→ **Text excerpt**
Synthesis of C-substituted triazoles, isoxazoles, and pyrazoles by 1,3-dipolar cycloaddition to acetylenic sugars

Abstract

Addition of phenyl azide to 3,5-di- O-acetyl-6,7-dideoxy-1,2- O-isopropylidene-β- l- idio-hept-6-ynofuranose ( 1) and subsequent saponification gave a 4-substituted 1-phenyl-1,2,3-triazole derivative ( 3) whose optical rotatory dispersion (o.r.d.) curve was positive. The α- d- gluco analog ( 5) of 1 similarly gave the 5-epimer ( 7) of 3; its o.r.d. curve was negative. Both 3 and 7 were degraded to the known 1-phenyl-1,2,3-triazole-4-carboxaldehyde. Similarly, addition of 2,4,6-trimethylbenzonitrile N-oxide to 1 or 5 gave the corresponding, crystalline 3-mesitylisoxazoles as single products; 13C-n.m.r. spectroscopy was used to establish the orientation of addition. Related 3-mesitylisoxazoles ( 11 and 13) were obtained from 1,2:3,4-di- O-isopropylidene- d- glycero-α- d-galacto -oct-7-ynopyranose ( 10) and its l- glycero 6-epimer ( 12), respectively; 11 showed the expected, large levorotation, and the 6-epimer 13 was also levorotatory. Benzonitrile ( N-phenyl)imine, prepared in situ from 1-(α-chlorobenzylidene)-2-phenylhydrazine and base, did not react with 10 (or its 6-epimer 12), but did react with the 6-keto analog to give a 5-substituted 1,3-diphenyl-1,2-diazole.

→ **Data block**

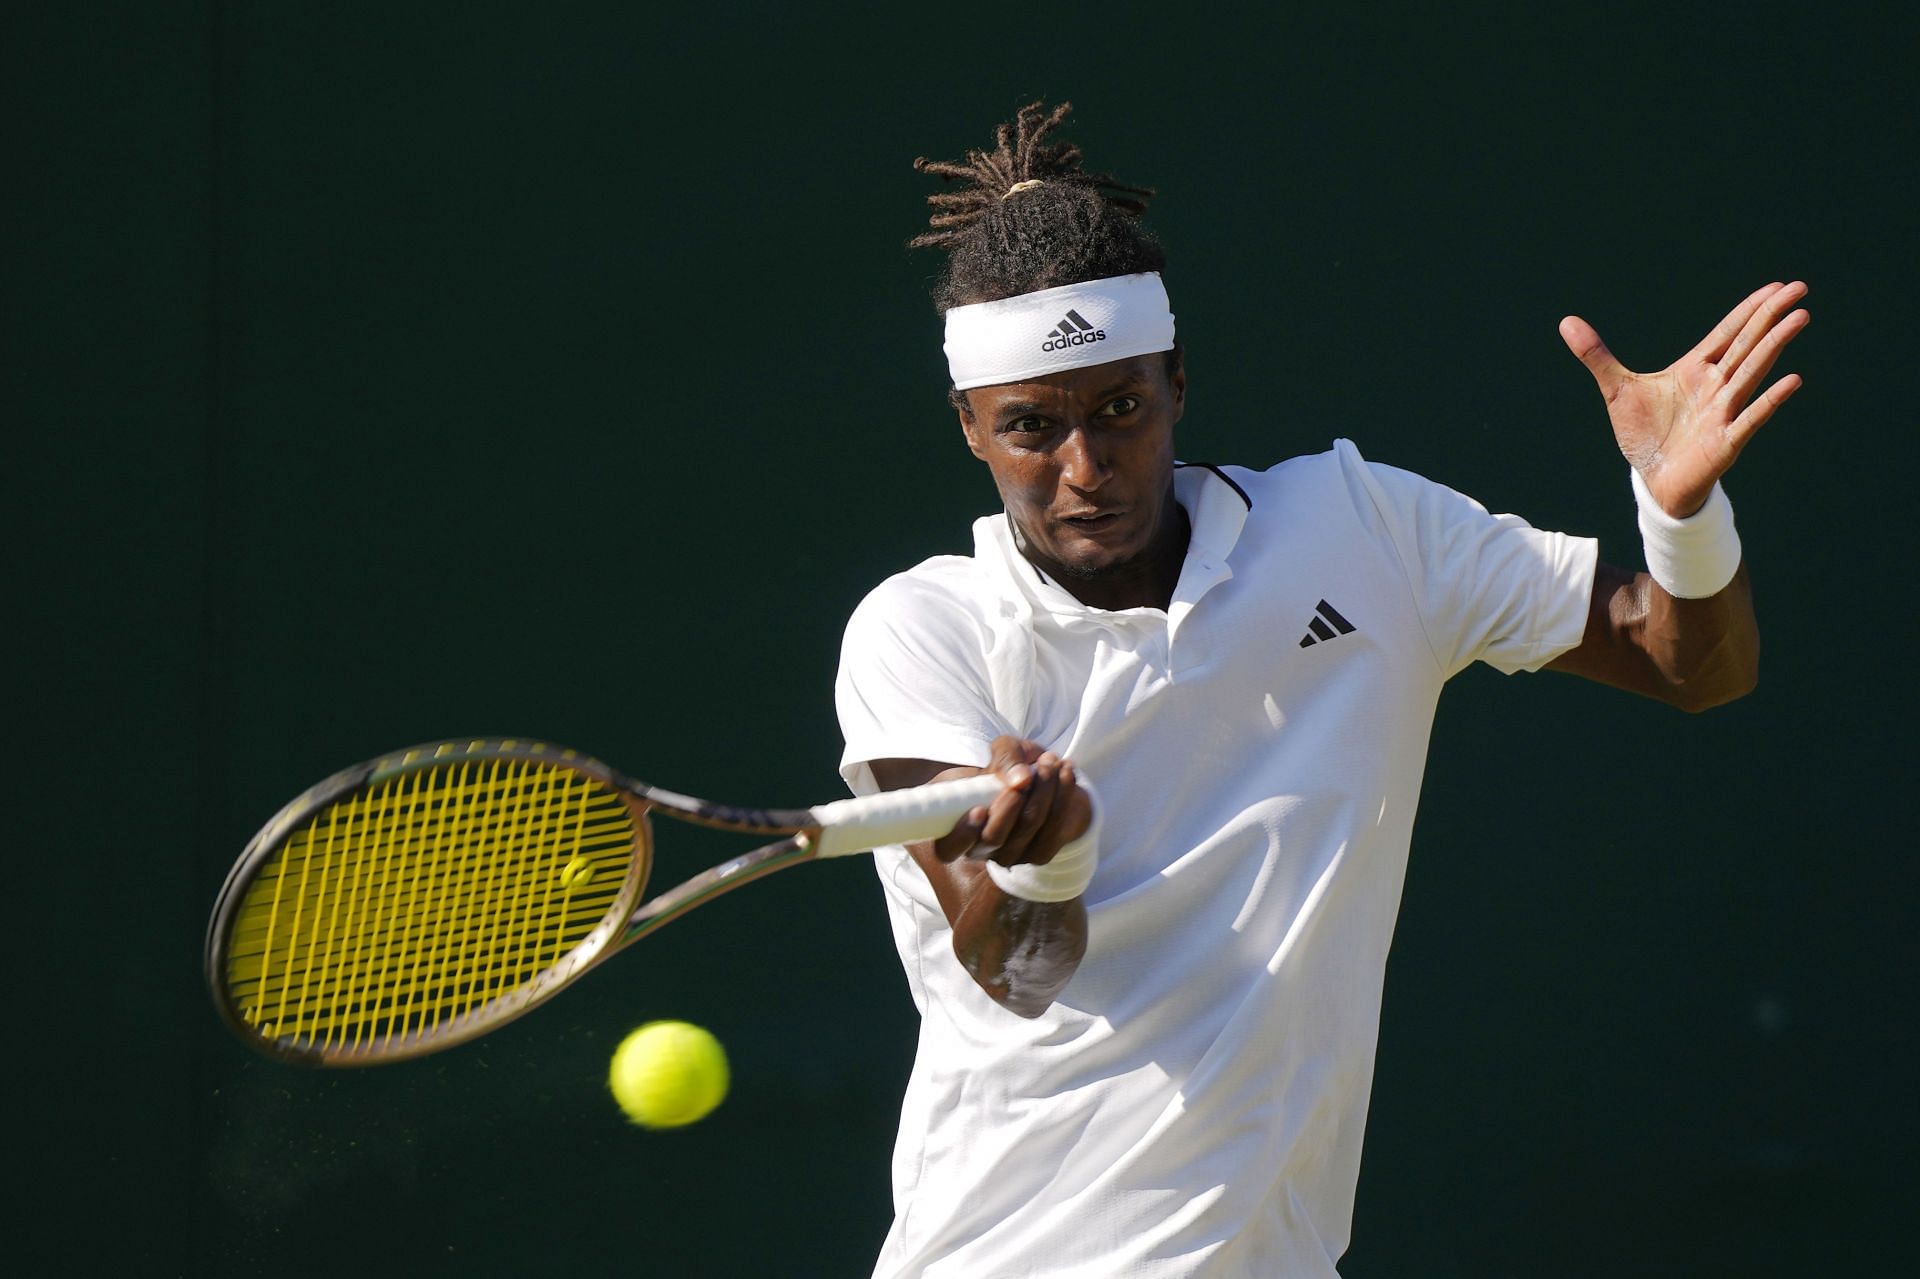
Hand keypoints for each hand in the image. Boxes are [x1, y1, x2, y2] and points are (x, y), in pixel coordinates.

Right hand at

→ **Assignment**
Copy out the abstract above on triazole, isoxazole, and pyrazole synthesis word for word, from its title to its final sentence.

→ **Expected answer**
Synthesis of C-substituted triazoles, isoxazoles, and pyrazoles by 1,3-dipolar cycloaddition to acetylenic sugars

Abstract

Addition of phenyl azide to 3,5-di- O-acetyl-6,7-dideoxy-1,2- O-isopropylidene-β- l- idio-hept-6-ynofuranose ( 1) and subsequent saponification gave a 4-substituted 1-phenyl-1,2,3-triazole derivative ( 3) whose optical rotatory dispersion (o.r.d.) curve was positive. The α- d- gluco analog ( 5) of 1 similarly gave the 5-epimer ( 7) of 3; its o.r.d. curve was negative. Both 3 and 7 were degraded to the known 1-phenyl-1,2,3-triazole-4-carboxaldehyde. Similarly, addition of 2,4,6-trimethylbenzonitrile N-oxide to 1 or 5 gave the corresponding, crystalline 3-mesitylisoxazoles as single products; 13C-n.m.r. spectroscopy was used to establish the orientation of addition. Related 3-mesitylisoxazoles ( 11 and 13) were obtained from 1,2:3,4-di- O-isopropylidene- d- glycero-α- d-galacto -oct-7-ynopyranose ( 10) and its l- glycero 6-epimer ( 12), respectively; 11 showed the expected, large levorotation, and the 6-epimer 13 was also levorotatory. Benzonitrile ( N-phenyl)imine, prepared in situ from 1-(α-chlorobenzylidene)-2-phenylhydrazine and base, did not react with 10 (or its 6-epimer 12), but did react with the 6-keto analog to give a 5-substituted 1,3-diphenyl-1,2-diazole.